In this project, we re - implement DeepMind's Deep Q Network (DQN), with some additional bells and whistles. This is our course project for Stanford's CS221: Artificial Intelligence. We use the Atari environment provided by OpenAI in the OpenAI gym.
When we reviewed some code bases to train a network on the OpenAI environment, we found that most of them are not very readable and involves a lot of abstractions. While abstractions are useful to add additional bells and whistles to the DQN algorithm, it does not help much in understanding the underlying concepts of DQN. We hope that this codebase is more readable than many others.
The Atari environment we used can be accessed at https://gym.openai.com/envs#atari. We specifically use Breakout-v0 in our programs. Make sure you install the openAI gym python library (at https://gym.openai.com/docs) before continuing.
Basically, the environment takes in an action (a number between 0 - 5) and outputs the following:
- Next frame of the game
- Reward for taking the action
- A boolean indicating end of the game (after while, you will need to reset the environment to play the game again)
- 'Info': Not useful for our purposes. Can be useful for debugging.

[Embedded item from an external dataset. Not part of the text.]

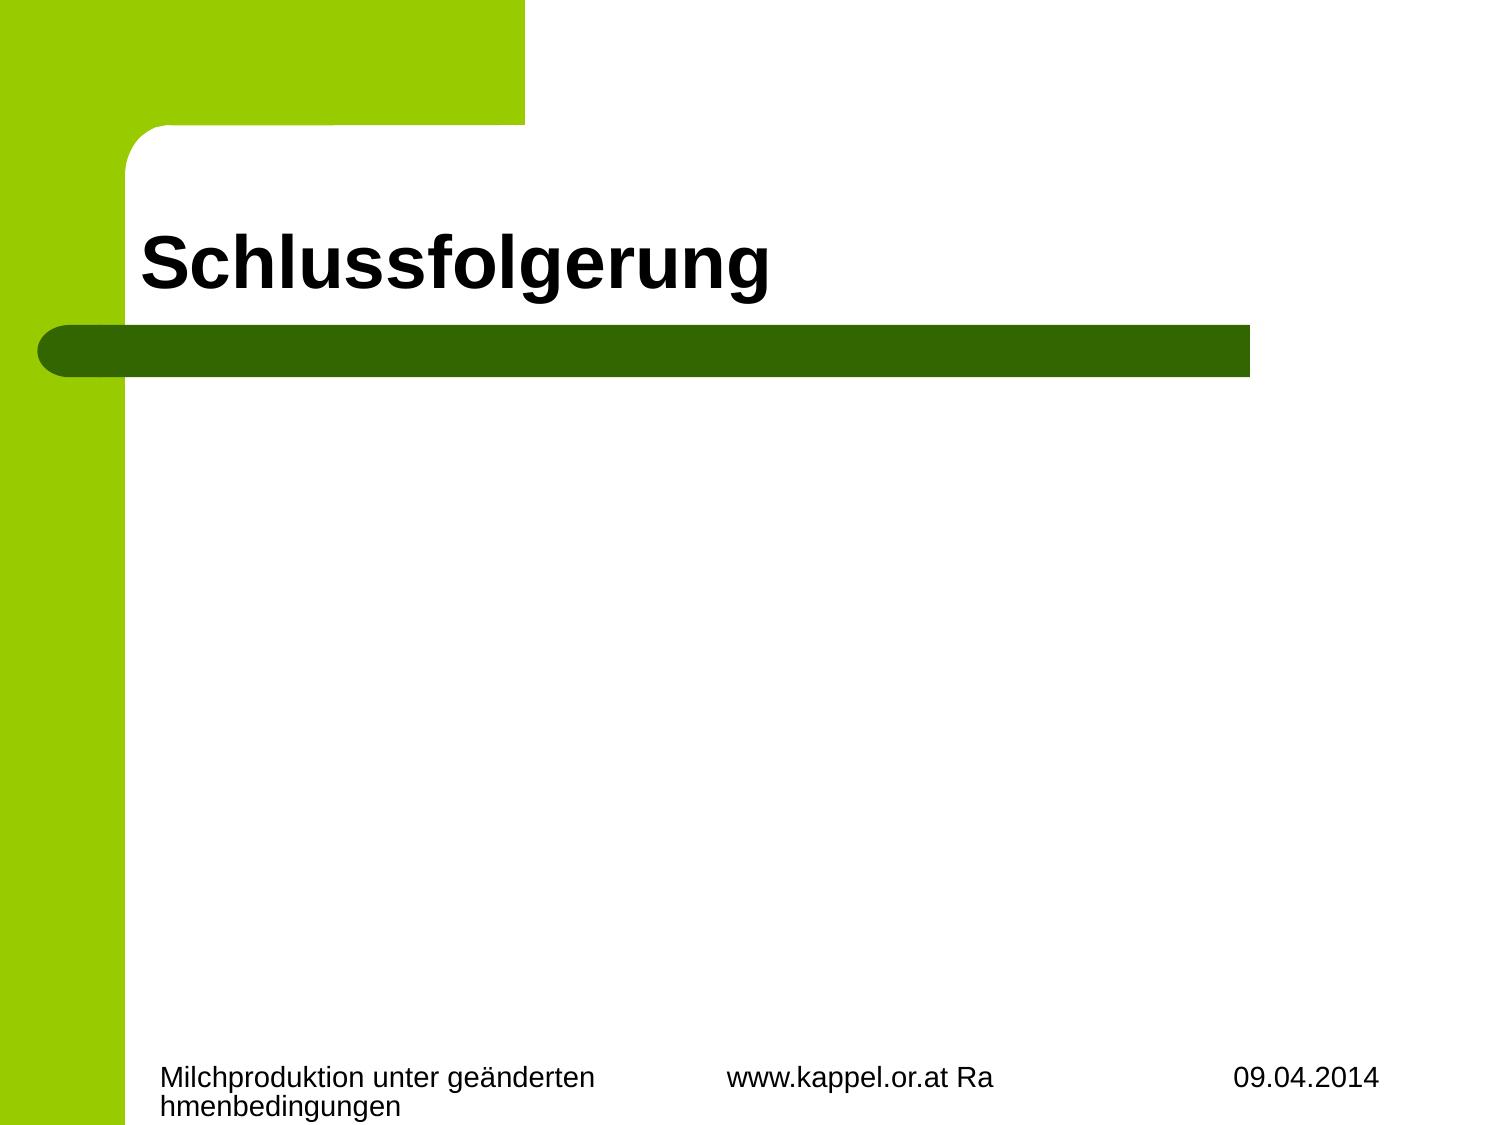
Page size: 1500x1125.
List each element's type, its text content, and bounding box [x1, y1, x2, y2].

title Schlussfolgerung [124, 124, 1426, 313]
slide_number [1045, 1022, 1396, 1102]
footer Milchproduktion unter geänderten www.kappel.or.at Rahmenbedingungen [144, 1022, 1022, 1102]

All we know at the beginning is that we have an environment where we can take certain actions. The actions result in a new game state and gives us a reward for the action taken. So, the only feedback we have is the reward. The goal is to take the best possible action for any given game screen. i.e., get the most optimal policy. Q-learning is a way to learn the optimal policy. We use Q - learning with function approximation (where our function is the deep network). The function (which is smooth and differentiable)hopefully will help us take good actions even for unseen states.